**TASK DESCRIPTION**
Rewrite all of the rows below, changing "window" to "glass door" and keeping everything else the same. Omit the pictures from your version.

[Start of section]

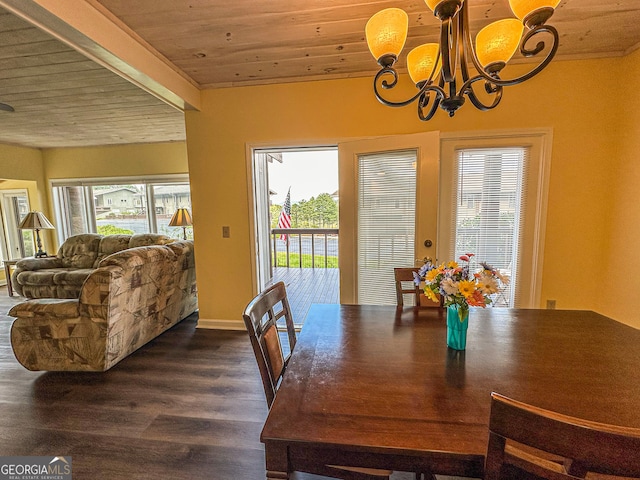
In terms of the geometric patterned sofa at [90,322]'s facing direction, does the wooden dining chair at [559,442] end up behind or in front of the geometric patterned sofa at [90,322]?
behind

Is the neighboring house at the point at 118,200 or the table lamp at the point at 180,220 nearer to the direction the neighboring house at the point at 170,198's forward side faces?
the table lamp

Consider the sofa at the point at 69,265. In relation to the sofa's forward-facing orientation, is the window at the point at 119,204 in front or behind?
behind

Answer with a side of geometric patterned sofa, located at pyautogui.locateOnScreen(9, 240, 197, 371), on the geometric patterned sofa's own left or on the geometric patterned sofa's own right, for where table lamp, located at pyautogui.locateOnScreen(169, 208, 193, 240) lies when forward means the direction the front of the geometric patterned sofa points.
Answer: on the geometric patterned sofa's own right

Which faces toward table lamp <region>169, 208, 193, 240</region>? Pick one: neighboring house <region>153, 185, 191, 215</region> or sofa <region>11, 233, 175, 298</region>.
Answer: the neighboring house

[End of section]

**YOUR RESPONSE**
In terms of the geometric patterned sofa at [90,322]'s facing direction, does the wooden dining chair at [559,442] end up behind or in front of the geometric patterned sofa at [90,322]?
behind

Is the neighboring house at the point at 118,200 or the table lamp at the point at 180,220 nearer to the direction the neighboring house at the point at 170,198's forward side faces?
the table lamp

Consider the sofa at the point at 69,265. In relation to the sofa's forward-facing orientation, is the glass door at the point at 119,204 in front or behind?
behind

Answer with a side of geometric patterned sofa, located at pyautogui.locateOnScreen(9, 240, 197, 371), on the geometric patterned sofa's own left or on the geometric patterned sofa's own right, for where table lamp, located at pyautogui.locateOnScreen(169, 208, 193, 240) lies when forward means the direction the front of the geometric patterned sofa points.
Answer: on the geometric patterned sofa's own right

Which faces toward table lamp <region>169, 208, 193, 240</region>? Pick one: neighboring house <region>153, 185, 191, 215</region> or sofa <region>11, 233, 175, 298</region>.
Answer: the neighboring house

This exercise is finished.